>> Start Provided information

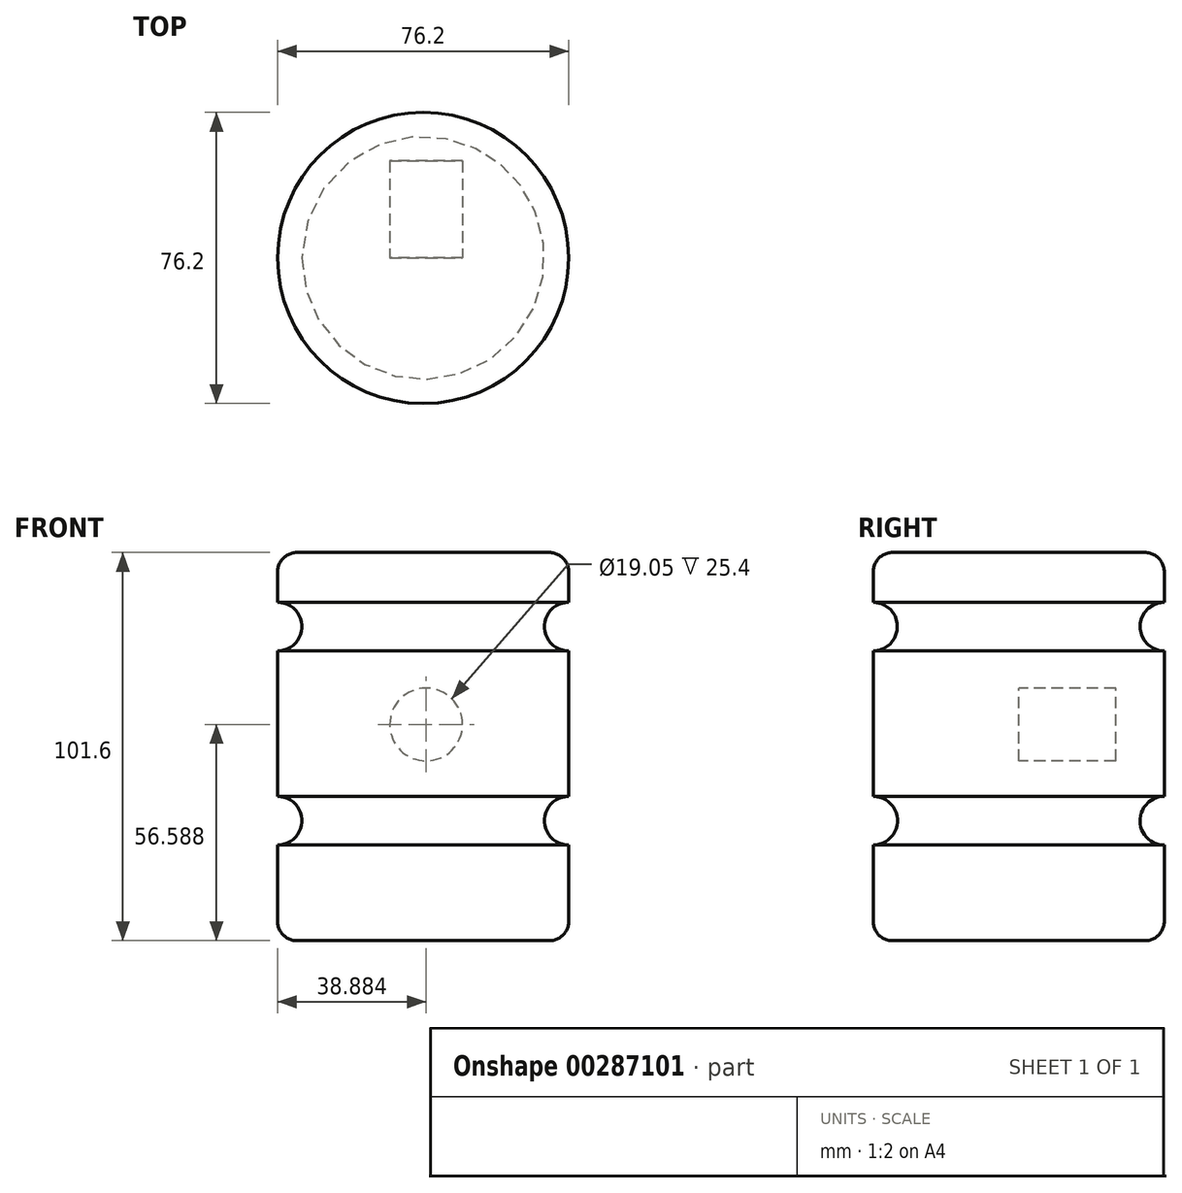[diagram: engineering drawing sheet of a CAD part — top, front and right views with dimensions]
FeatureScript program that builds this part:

>> End Provided information
>> Start Provided information

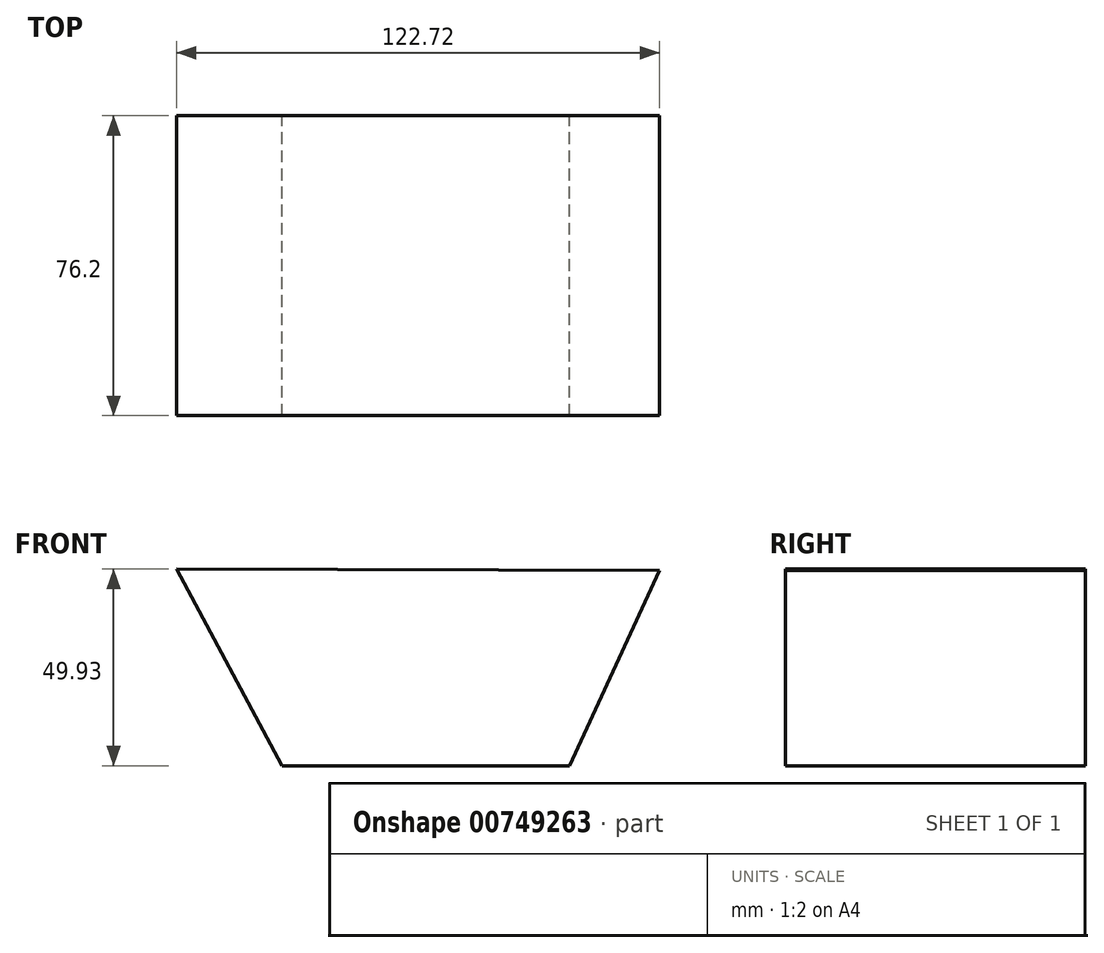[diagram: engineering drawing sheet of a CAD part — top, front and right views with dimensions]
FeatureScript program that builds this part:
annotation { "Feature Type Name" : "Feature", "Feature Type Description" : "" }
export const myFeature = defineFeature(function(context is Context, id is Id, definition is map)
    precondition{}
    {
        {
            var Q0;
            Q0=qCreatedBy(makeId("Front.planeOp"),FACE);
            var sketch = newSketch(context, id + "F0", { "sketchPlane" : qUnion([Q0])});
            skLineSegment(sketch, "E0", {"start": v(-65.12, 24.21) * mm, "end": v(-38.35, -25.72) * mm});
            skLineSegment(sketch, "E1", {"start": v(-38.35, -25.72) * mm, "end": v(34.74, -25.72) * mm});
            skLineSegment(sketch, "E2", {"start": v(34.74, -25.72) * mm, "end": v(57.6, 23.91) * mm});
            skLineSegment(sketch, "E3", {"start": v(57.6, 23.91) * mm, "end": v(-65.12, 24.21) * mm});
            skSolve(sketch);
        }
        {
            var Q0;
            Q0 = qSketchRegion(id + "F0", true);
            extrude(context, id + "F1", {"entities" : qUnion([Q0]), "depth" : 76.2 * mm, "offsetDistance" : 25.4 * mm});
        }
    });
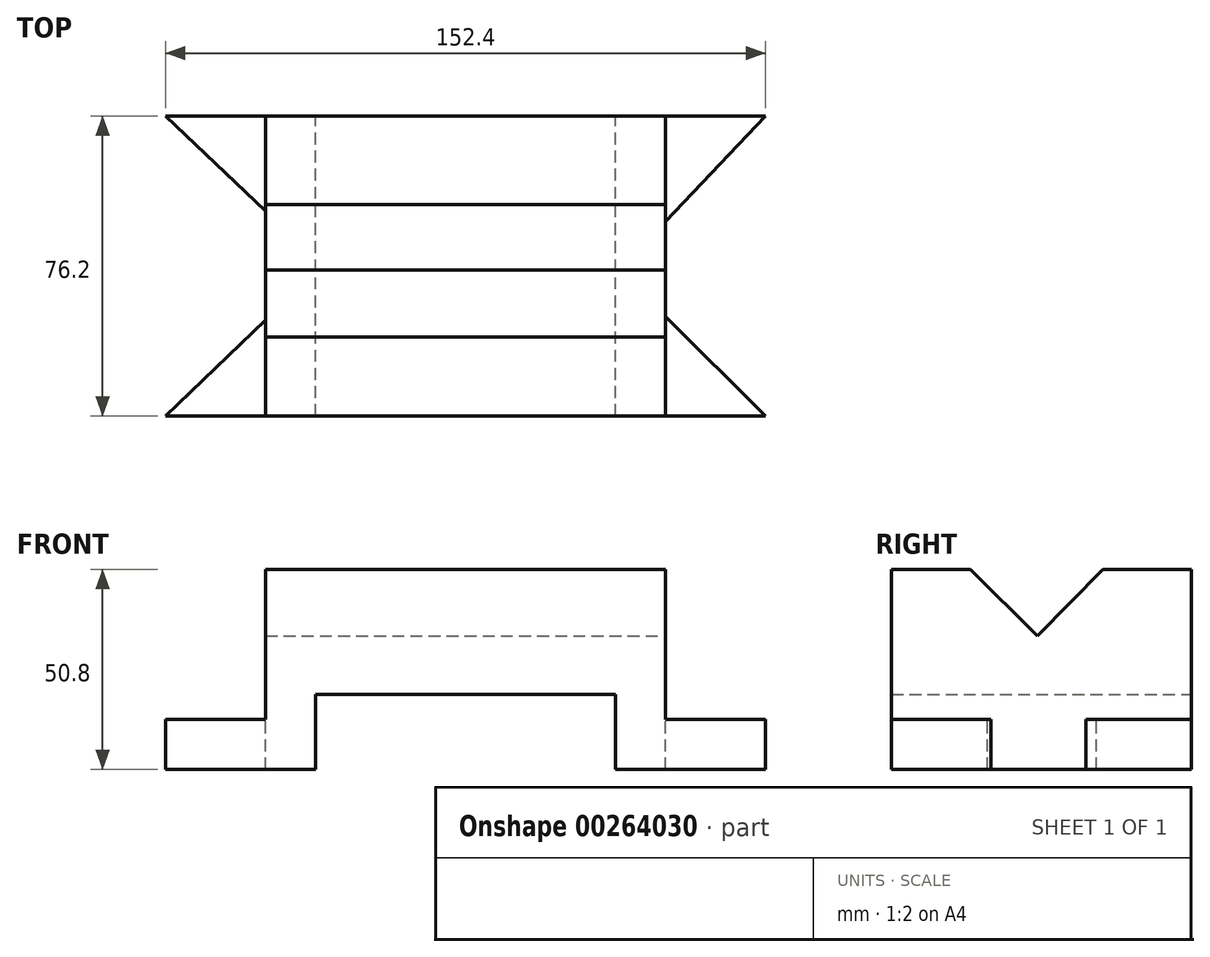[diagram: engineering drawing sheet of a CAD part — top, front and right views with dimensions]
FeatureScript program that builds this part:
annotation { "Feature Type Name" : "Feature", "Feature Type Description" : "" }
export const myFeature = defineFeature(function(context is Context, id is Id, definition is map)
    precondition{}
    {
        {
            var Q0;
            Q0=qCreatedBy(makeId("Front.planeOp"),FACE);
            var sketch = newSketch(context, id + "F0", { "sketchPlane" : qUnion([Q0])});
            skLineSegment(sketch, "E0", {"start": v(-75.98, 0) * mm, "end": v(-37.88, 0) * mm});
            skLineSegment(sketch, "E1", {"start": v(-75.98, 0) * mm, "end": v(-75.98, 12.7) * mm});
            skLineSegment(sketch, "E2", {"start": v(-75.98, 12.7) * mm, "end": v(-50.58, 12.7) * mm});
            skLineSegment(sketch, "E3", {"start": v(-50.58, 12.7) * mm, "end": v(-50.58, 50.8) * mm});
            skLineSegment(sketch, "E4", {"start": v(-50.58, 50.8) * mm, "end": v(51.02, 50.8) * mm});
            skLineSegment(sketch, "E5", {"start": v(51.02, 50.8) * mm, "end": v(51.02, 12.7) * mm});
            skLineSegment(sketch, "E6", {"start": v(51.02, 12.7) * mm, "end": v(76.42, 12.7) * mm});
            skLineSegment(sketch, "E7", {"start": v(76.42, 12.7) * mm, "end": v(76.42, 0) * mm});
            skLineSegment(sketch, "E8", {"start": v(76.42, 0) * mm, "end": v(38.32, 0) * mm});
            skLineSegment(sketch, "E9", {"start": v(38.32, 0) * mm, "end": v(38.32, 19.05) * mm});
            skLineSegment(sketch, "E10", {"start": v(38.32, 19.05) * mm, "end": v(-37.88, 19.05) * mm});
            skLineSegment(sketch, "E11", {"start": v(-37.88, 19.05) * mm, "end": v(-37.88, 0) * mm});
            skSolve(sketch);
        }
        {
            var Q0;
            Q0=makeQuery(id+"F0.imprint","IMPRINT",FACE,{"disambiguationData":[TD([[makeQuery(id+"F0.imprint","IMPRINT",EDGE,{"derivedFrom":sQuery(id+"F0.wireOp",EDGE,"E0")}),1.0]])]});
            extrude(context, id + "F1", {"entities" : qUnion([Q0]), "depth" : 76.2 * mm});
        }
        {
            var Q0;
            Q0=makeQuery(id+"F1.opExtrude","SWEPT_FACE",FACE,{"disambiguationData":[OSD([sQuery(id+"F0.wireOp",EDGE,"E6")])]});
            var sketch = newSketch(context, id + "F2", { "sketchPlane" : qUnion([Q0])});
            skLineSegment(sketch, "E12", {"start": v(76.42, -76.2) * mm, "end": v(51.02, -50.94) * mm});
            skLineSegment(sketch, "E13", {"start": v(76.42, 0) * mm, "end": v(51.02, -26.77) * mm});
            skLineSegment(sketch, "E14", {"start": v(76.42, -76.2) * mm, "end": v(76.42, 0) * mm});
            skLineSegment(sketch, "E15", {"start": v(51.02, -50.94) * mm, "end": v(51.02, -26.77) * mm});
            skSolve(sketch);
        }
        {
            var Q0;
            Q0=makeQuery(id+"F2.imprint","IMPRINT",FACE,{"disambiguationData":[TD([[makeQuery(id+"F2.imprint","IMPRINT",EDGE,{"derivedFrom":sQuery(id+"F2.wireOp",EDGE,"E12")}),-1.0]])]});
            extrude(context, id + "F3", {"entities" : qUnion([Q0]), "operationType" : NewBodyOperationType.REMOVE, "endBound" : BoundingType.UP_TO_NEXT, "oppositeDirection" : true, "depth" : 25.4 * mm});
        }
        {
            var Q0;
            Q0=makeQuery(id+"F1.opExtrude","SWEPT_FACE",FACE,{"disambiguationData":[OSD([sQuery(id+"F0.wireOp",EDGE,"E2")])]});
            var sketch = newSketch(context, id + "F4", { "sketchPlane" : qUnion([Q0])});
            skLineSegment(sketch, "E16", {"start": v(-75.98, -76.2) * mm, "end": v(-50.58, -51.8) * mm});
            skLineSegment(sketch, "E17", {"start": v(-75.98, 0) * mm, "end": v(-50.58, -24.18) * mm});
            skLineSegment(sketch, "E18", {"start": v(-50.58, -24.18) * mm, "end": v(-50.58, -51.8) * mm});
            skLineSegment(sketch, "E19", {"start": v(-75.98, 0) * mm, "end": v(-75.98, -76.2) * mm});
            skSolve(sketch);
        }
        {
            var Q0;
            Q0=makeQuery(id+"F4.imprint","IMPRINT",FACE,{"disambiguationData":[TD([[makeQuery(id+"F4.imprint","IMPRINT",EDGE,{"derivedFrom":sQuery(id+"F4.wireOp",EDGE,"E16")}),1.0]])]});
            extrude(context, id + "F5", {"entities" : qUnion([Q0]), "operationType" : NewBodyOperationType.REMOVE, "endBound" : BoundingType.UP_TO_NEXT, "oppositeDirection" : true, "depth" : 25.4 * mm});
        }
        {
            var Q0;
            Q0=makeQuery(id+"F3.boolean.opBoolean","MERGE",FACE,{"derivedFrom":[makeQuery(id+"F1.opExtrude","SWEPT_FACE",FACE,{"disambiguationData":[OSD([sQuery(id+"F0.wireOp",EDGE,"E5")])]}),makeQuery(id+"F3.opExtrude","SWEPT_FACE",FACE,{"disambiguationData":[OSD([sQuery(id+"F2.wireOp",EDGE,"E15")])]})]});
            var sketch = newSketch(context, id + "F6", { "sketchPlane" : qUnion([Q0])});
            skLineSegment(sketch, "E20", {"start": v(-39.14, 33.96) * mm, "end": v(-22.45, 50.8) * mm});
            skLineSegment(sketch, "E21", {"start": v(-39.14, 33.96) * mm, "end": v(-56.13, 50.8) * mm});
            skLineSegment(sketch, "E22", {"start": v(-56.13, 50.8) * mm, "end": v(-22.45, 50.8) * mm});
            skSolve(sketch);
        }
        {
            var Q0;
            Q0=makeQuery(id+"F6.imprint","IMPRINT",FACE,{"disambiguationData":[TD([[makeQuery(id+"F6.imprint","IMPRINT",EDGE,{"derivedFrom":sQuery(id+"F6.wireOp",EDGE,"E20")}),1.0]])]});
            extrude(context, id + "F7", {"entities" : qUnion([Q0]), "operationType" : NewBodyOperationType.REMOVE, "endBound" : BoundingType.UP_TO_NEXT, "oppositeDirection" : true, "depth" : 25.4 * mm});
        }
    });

>> End Provided information

_What is needed_
Please extract each line from the items above that contains the string "imprint".

_Task output_
            Q0=makeQuery(id+"F0.imprint","IMPRINT",FACE,{"disambiguationData":[TD([[makeQuery(id+"F0.imprint","IMPRINT",EDGE,{"derivedFrom":sQuery(id+"F0.wireOp",EDGE,"E0")}),1.0]])]});
            Q0=makeQuery(id+"F2.imprint","IMPRINT",FACE,{"disambiguationData":[TD([[makeQuery(id+"F2.imprint","IMPRINT",EDGE,{"derivedFrom":sQuery(id+"F2.wireOp",EDGE,"E12")}),-1.0]])]});
            Q0=makeQuery(id+"F4.imprint","IMPRINT",FACE,{"disambiguationData":[TD([[makeQuery(id+"F4.imprint","IMPRINT",EDGE,{"derivedFrom":sQuery(id+"F4.wireOp",EDGE,"E16")}),1.0]])]});
            Q0=makeQuery(id+"F6.imprint","IMPRINT",FACE,{"disambiguationData":[TD([[makeQuery(id+"F6.imprint","IMPRINT",EDGE,{"derivedFrom":sQuery(id+"F6.wireOp",EDGE,"E20")}),1.0]])]});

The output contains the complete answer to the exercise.